The researchers also need training about general skills such as how to ask questions, listening with empathy, being respectful to people, and being aware about their own prejudices. They also need to reflect on issues of confidentiality, privacy and ethics.

They may also need some specific skills such as how to run a focus group or how to interview persons, which will depend upon the research methodology.

Finally, the researchers need to understand the diversities of their own marginalisation. For example, in Emancipatory Disability Research, persons with disabilities need to understand the diversity of ways in which barriers affect them because of their different disabilities. Some of the barriers faced by a blind person will be very different from the barriers faced a wheel-chair user, while other barriers may be similar. Thus, I feel that it is important for the researchers to be aware of their own differences, acknowledge their own negative attitudes and learn to be inclusive.

Support Staff for the Emancipatory Research

The researchers selected from the marginalised groups will need a support system to carry out the research.

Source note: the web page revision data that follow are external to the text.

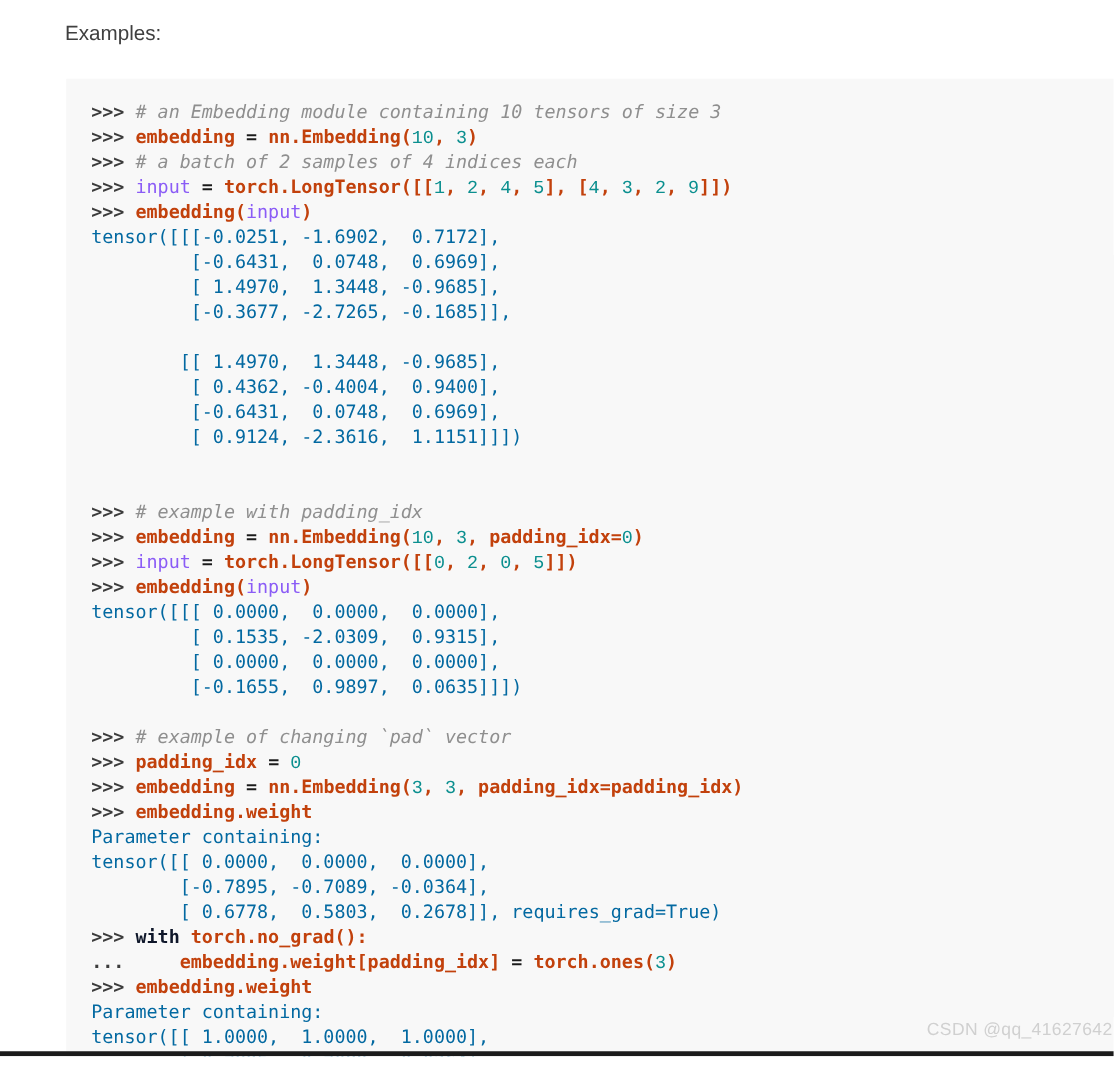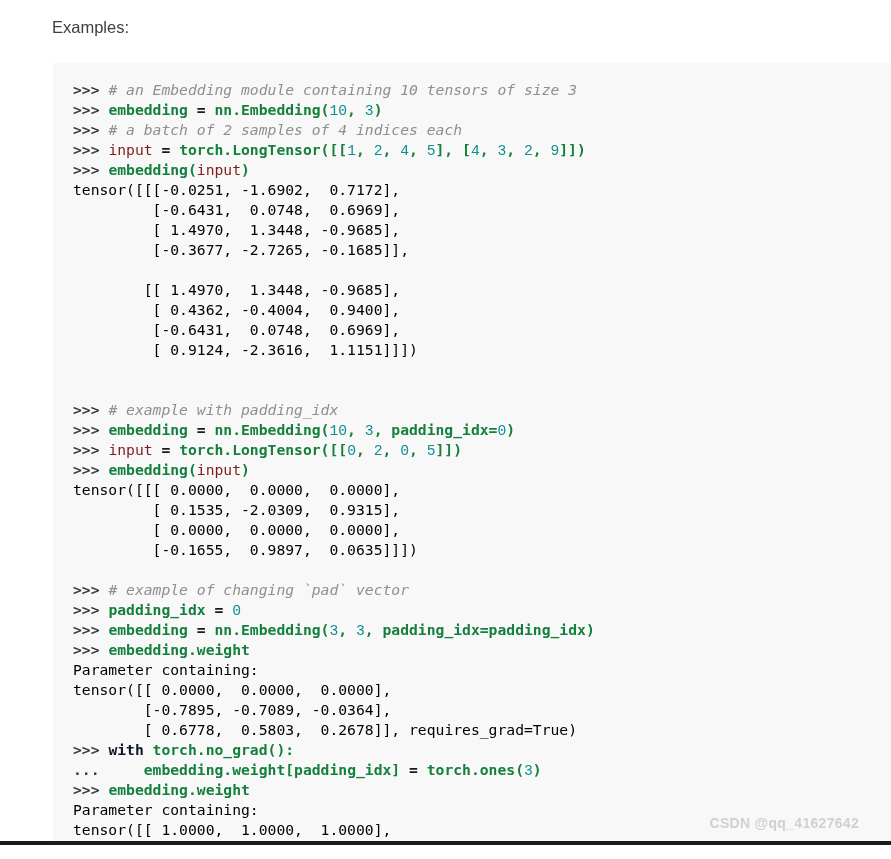--- a/index.html
+++ b/index.html
@@ -53,36 +53,35 @@
     white-space: pre;
     height: 20px;
     line-height: 20px;
   }
   .line.blank {
     height: 20px;
   }
   
   .t-prompt { color: #3c3c3c; font-weight: bold; }
   .t-comment { color: #8f8f8f; font-style: italic; }
-  .t-name { color: #7f1d1d; }
+  .t-name { color: #8b5cf6; }
   .t-kw { color: #0f172a; font-weight: bold; }
   .t-op { color: #1a1a1a; font-weight: bold; }
   .t-num { color: #0b8f8f; font-family: Liberation Mono, monospace; }
-  .t-plain { color: #15803d; font-weight: bold; }
-  .t-out { color: #000000; }
+  .t-plain { color: #c2410c; font-weight: bold; }
+  .t-out { color: #0369a1; }
   .watermark {
     position: absolute;
-    right: 32px;
+    right: 1px;
     bottom: 14px;
     font-family: "Liberation Sans", sans-serif;
     font-size: 14px;
     color: #d0d0d0;
     white-space: pre;
     letter-spacing: 0.3px;
-    font-weight: bold;
   }
   .bottom-bar {
     position: absolute;
     left: 0;
     bottom: 0;
     width: 891px;
     height: 4px;
     background: #1b1b1b;
   }
 </style>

The most important figure among the support staff is that of a reporter – the person who will accompany each step and document all the research process. ER is almost always a qualitative research during which people talk, share stories and experiences. The reporter has to document all these discussions. Persons with research experience and background in areas like sociology, anthropology, nursing or humanities can be good at it.

Depending upon the research methodology, the ER process may need contributions from a statistician for the analysis of any data collected during the research.

Other support staff will be needed to organise the different research activities such as the organisation of meetings, group discussions, interviews and visits to the field. For example, researchers may need accessible transport services and accessible meeting venues. They may need materials in Braille or a sign language interpreter.

EDR also requires a group of committed experts including academic researchers who agree to follow the research and support the researchers during the different phases of the process.

To Conclude

Planning an ER requires committed research professionals who are willing to put themselves in supporting roles and give space to marginalised persons to think about and understand their own issues.
Emancipatory research in north Karnataka, India - Image by S. Deepak


A perfect ER in which a group of marginalised persons completely controls all aspects of the research is an ideal – it is very difficult to achieve but we need to strive for it by constantly questioning ourselves and forcing ourselves to keeping quiet and listening, instead of intervening.

In my next posts, I will share information about my experiences in different ER initiatives.